The Jordanian king "affirmed that the decision will have serious implications that will undermine efforts to resume the peace process and will provoke Muslims and Christians alike," said a statement from his office.
Abbas warned Trump of the “dangerous consequences” that moving the embassy would have for peace efforts and regional stability, Abbas spokesman Nabil Abu Rdainah said.
But Trump assured Abbas that he remained committed to facilitating an Israeli-Palestinian peace deal, one US official said.
United Nations spokesman Stephane Dujarric told reporters it regarded Jerusalem as a "final-status issue that must be resolved through direct negotiations between the two parties based on relevant Security Council resolutions."
Trump has weighted US policy toward Israel since taking office in January, considering the Jewish state a strong ally in a volatile part of the world.
But deliberations over the status of Jerusalem were tense.
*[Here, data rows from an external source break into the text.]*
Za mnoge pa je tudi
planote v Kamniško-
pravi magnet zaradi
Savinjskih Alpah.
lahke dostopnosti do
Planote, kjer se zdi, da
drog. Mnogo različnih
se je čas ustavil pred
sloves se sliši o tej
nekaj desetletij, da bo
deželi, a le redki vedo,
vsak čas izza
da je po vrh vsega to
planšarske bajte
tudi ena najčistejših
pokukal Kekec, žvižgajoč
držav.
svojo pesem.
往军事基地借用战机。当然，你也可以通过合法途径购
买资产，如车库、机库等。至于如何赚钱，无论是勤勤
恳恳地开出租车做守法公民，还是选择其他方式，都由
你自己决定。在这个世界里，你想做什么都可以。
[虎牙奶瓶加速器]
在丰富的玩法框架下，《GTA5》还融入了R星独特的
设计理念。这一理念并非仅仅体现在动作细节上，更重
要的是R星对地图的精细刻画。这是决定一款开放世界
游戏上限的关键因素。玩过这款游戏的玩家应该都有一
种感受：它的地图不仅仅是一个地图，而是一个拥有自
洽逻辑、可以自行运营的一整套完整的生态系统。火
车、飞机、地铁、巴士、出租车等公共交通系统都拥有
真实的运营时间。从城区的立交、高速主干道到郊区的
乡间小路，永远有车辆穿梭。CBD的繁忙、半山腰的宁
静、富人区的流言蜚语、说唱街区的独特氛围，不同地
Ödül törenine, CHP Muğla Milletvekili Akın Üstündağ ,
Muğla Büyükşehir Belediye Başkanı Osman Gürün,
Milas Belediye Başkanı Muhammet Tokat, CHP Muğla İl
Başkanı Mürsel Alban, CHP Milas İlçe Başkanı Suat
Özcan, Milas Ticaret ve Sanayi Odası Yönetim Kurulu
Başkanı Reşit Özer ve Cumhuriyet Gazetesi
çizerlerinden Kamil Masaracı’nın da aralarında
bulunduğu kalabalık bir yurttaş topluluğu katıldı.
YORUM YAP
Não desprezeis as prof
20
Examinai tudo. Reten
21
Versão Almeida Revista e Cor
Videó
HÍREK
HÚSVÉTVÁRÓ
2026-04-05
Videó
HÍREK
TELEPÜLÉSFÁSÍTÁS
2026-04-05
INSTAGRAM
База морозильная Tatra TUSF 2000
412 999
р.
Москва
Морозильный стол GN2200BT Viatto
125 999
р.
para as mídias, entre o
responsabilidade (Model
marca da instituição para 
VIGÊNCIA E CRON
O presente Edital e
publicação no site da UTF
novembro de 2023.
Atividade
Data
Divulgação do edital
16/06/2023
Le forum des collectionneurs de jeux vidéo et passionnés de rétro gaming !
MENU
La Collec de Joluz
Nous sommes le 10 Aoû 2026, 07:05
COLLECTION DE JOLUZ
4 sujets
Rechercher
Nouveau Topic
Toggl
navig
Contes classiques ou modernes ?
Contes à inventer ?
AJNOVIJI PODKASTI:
Vice President Mike Pence and David Friedman, US Ambassador to Israel, pushed hard for both recognition and embassy relocation, while Secretary of State Rex Tillerson and Defense Secretary Jim Mattis opposed the move from Tel Aviv, according to other US officials who spoke on condition of anonymity.
An impatient Trump finally weighed in, telling aides last week he wanted to keep his campaign promise.